FEBRUARY 5, 2001: Engineering students from the University of British Columbia suspended a VW Beetle under the Golden Gate Bridge.

FEBRUARY 5, 2001: Engineering students from the University of British Columbia suspended a VW Beetle under the Golden Gate Bridge.

Nearly 10 million people visit the Golden Gate Bridge[1] each year. And wherever there is such a widely popular and recognized landmark, any number of people want to use it as the backdrop for any number of stunts.  A scene from the James Bond movie A View to Kill was filmed at the top of the north tower (though their request to throw a dummy from the tower top to the roadway below was denied). People have attached bungee cords to the rails and jumped. One man walked on stilts across the bridge while another tap danced his way across the span to celebrate his 75th birthday. A few have been able to sneak past security cameras and motion detectors to scale the main cable: some to protest, others for the fun of it. Although there have been many arrests, nobody has ever died performing these stunts.

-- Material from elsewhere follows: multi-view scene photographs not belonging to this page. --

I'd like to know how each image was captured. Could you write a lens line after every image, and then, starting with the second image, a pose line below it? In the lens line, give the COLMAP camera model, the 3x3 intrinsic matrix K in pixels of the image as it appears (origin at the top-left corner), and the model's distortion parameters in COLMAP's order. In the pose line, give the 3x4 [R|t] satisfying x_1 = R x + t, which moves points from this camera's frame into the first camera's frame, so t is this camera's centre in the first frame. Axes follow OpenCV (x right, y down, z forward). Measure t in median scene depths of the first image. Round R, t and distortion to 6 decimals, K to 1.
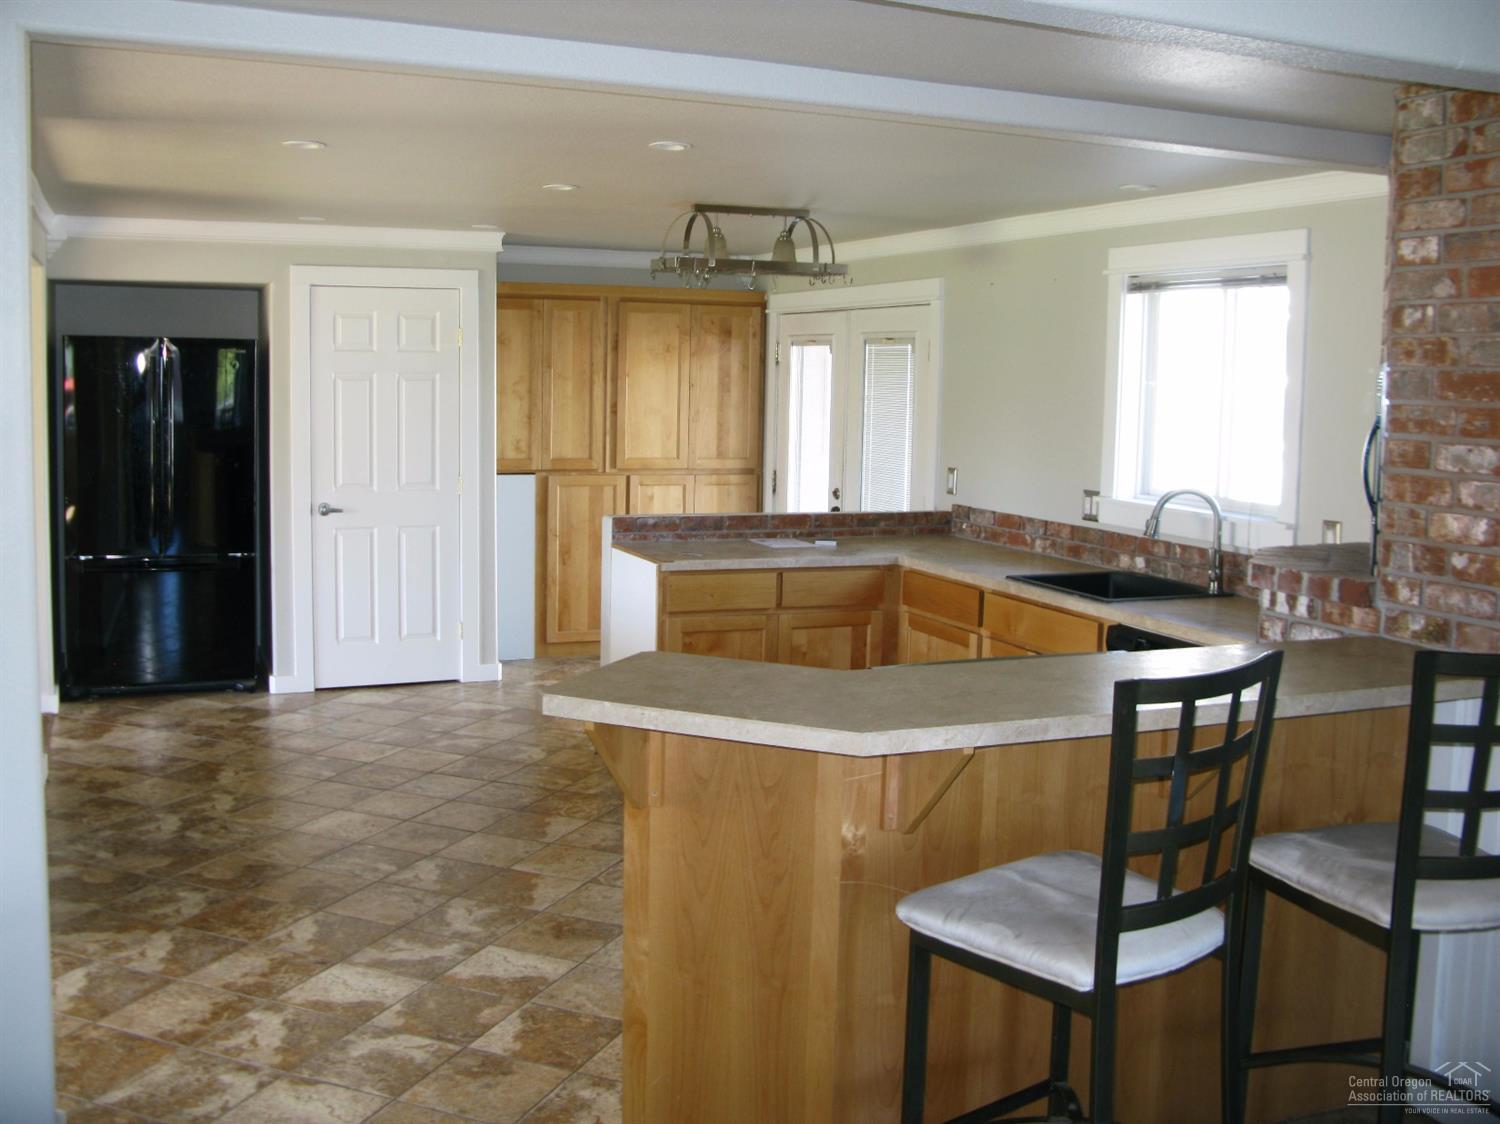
lens RADIAL K [[1515.9, 0, 751.0], [0, 1515.9, 550.5], [0, 0, 1]] dist [-0.110164, 0.000000]
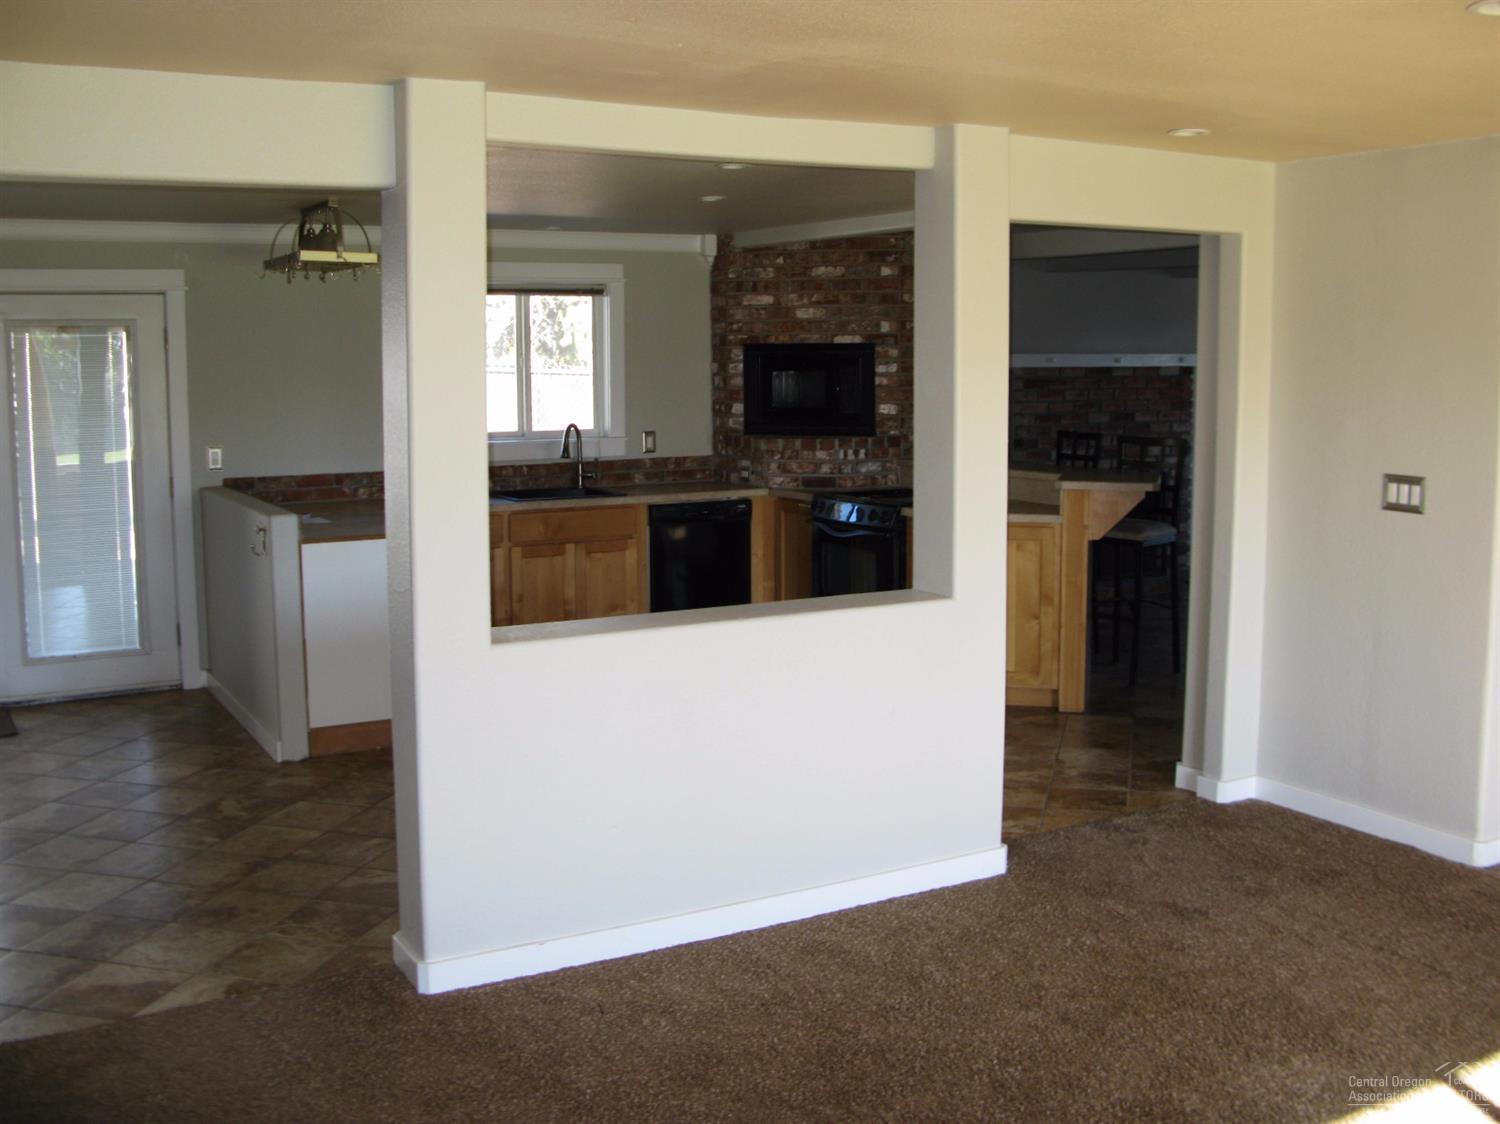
lens RADIAL K [[1515.9, 0, 750.4], [0, 1515.9, 573.2], [0, 0, 1]] dist [-0.110164, 0.000000]
pose [[-0.122440, -0.161029, 0.979325, -1.588390], [0.118599, 0.977305, 0.175524, -0.175742], [-0.985364, 0.137639, -0.100564, 1.214094]]
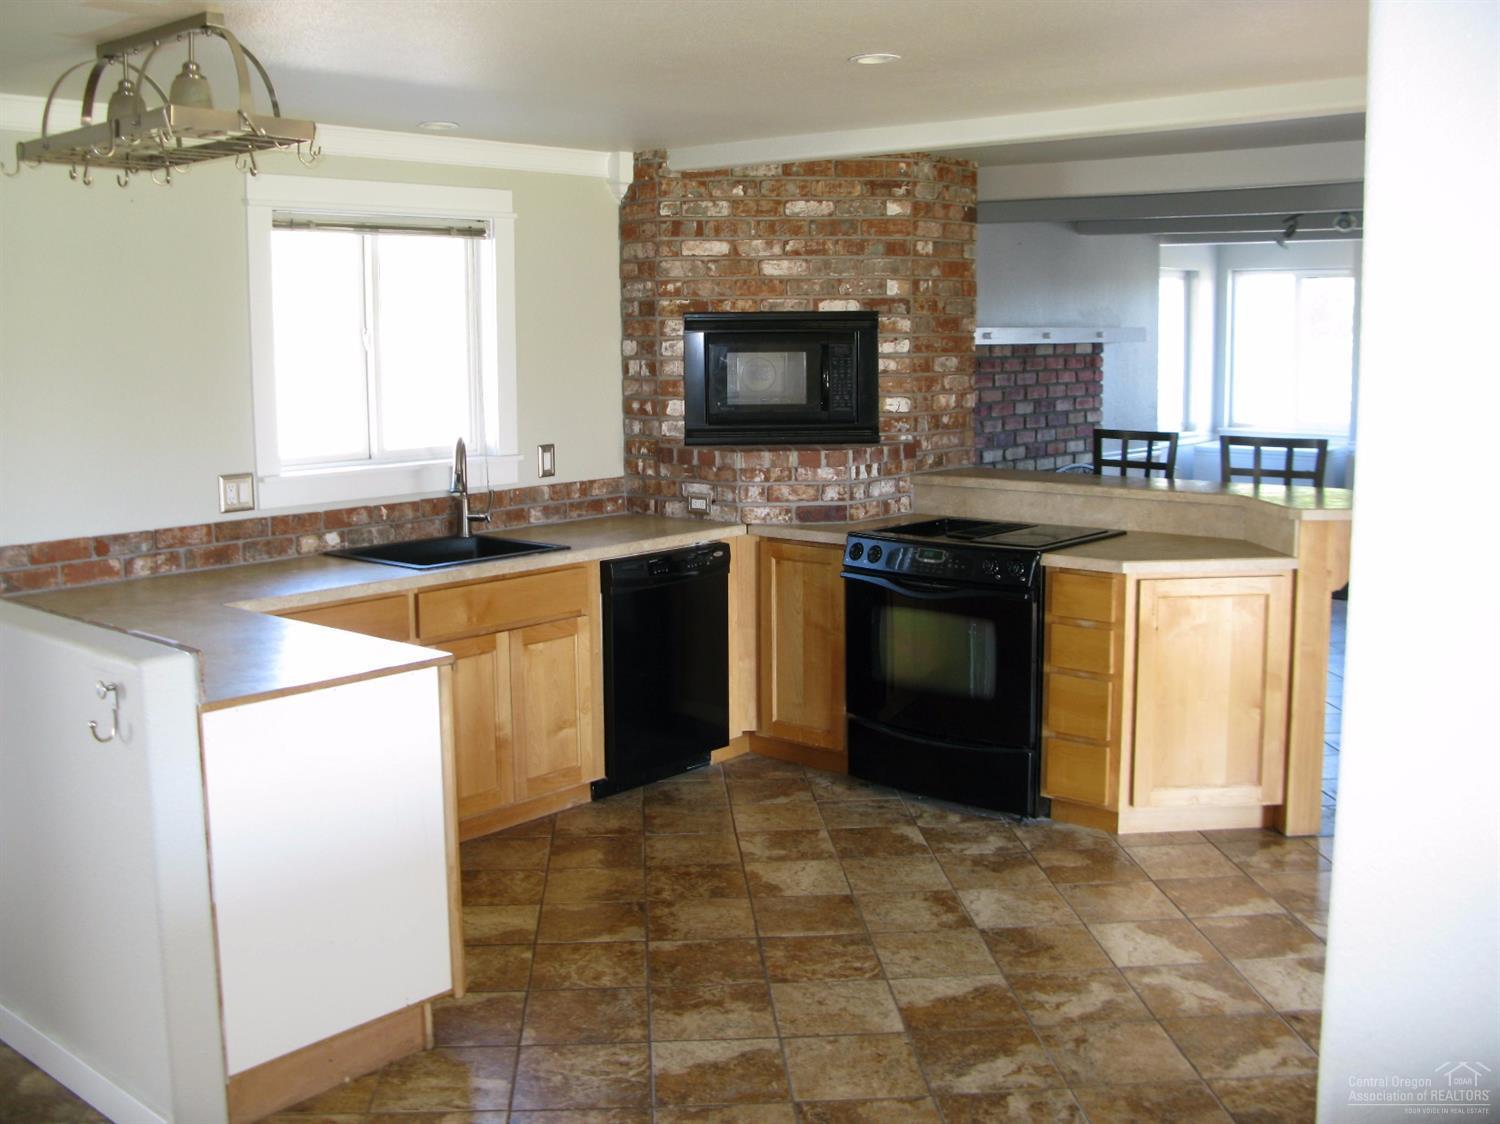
lens RADIAL K [[1515.9, 0, 723.8], [0, 1515.9, 545.0], [0, 0, 1]] dist [-0.110164, 0.000000]
pose [[-0.429461, -0.140034, 0.892162, -0.840044], [0.106911, 0.973074, 0.204198, -0.192877], [-0.896735, 0.183077, -0.402926, 1.534640]]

My favorite stunt happened on February 5, 2001 when security cameras caught 12 people at 3:30am jumping out of a truck and pushing the empty shell of a red VW Beetle over the eastern side of the bridge before jumping back into the truck and speeding away. The VW had been attached to a cable that was attached to two-inch nylon webbing that had been attached beforehand to the underside of the roadway. The result was that the VW hung precariously over the shipping route. People flocked to the bridge to get a glimpse, though heavy fog obscured the view from the vista points. Ship traffic was stopped for four hours as authorities tried to figure out what to do. San Francisco media outlets then received a faxed press release from engineering students at the University of British Columbia in Canada taking credit for the stunt. The release read in part that the stunt had been committed “to draw attention to the masterful feats of professional engineers and to celebrate the skills of the tradespeople who built the bridges.” Identical stunts had previously occurred on Vancouver bridges. 

Eventually bridge workers cut the nylon webbing on the underside of the span, letting the vehicle drop into the water where it quickly sank. The students were never identified or arrested.